Reproduce word for word everything in the data from the line containing "What is the greatest value displayed?" down to the line containing "Read against the", including both of those lines.
--- Records supplied ---
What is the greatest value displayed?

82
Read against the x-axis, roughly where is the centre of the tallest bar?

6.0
---
--- Records supplied ---
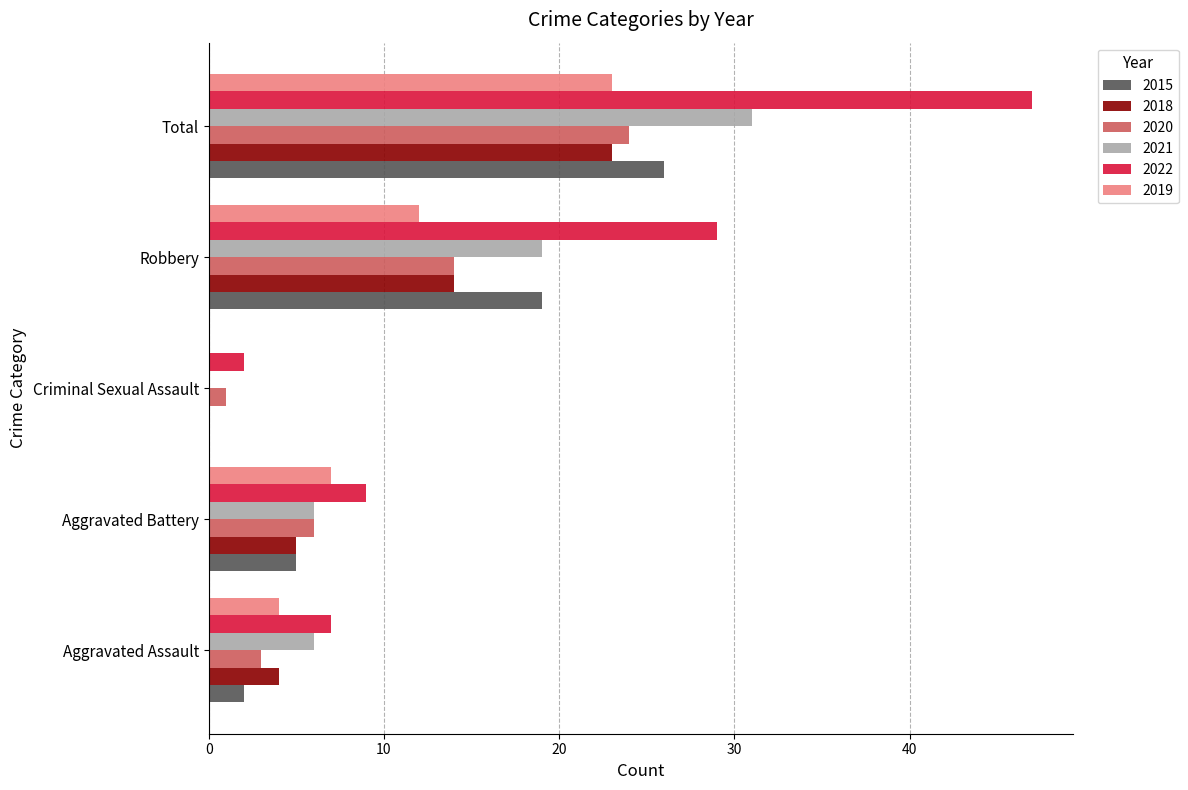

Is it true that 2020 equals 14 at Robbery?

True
---
> Task solution
What is the greatest value displayed?

82
Read against the x-axis, roughly where is the centre of the tallest bar?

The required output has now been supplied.